* **GIVEN DATA**:
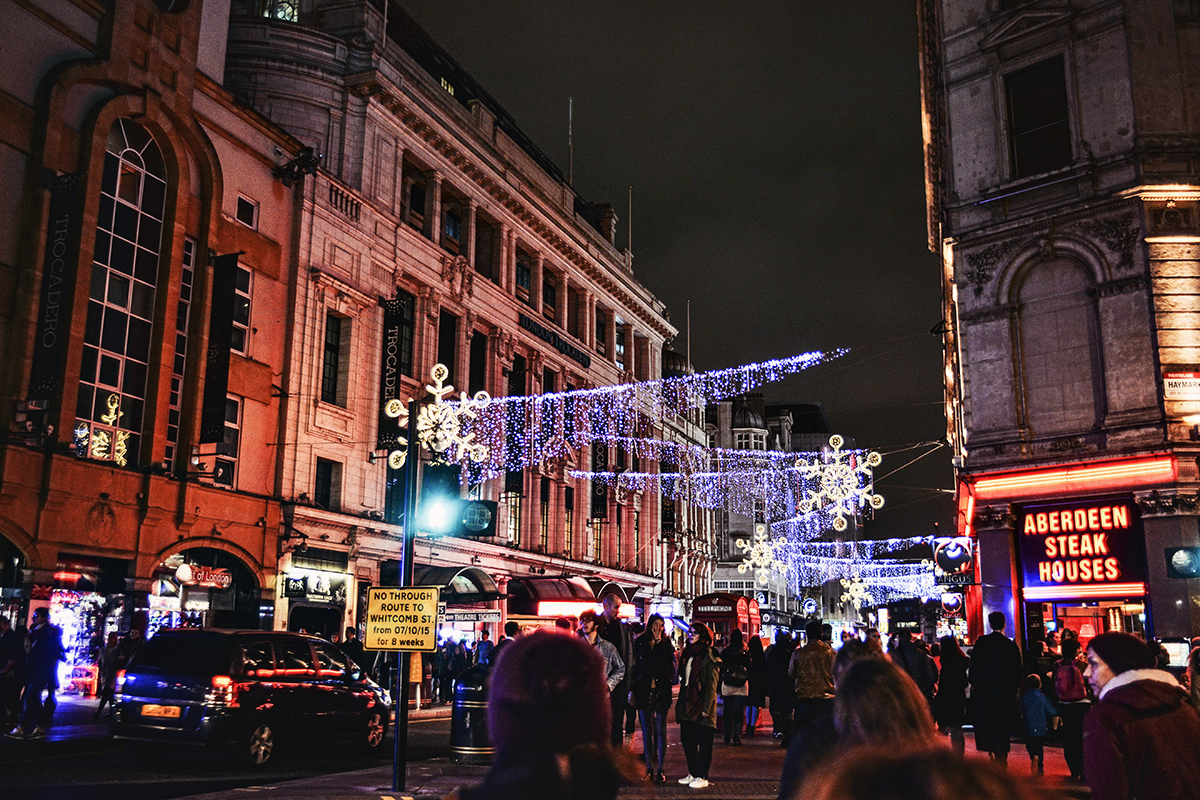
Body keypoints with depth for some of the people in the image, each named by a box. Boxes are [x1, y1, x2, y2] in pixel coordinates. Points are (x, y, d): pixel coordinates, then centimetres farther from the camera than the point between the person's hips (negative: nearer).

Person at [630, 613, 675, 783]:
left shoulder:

* **AIM OF THE EXERCISE**: What is needed is the whole listing again, exactly as written, with the images left out.

* **SOLUTION TO THIS TASK**:
Body keypoints with depth for some of the people in the image, each named by a box. Boxes are [x1, y1, x2, y2] in pixel coordinates. Points are (x, y, d): pixel coordinates, then centimetres farther from the camera than the point between the person's hips (negative: nearer).

Person at [630, 613, 675, 783]:
left shoulder:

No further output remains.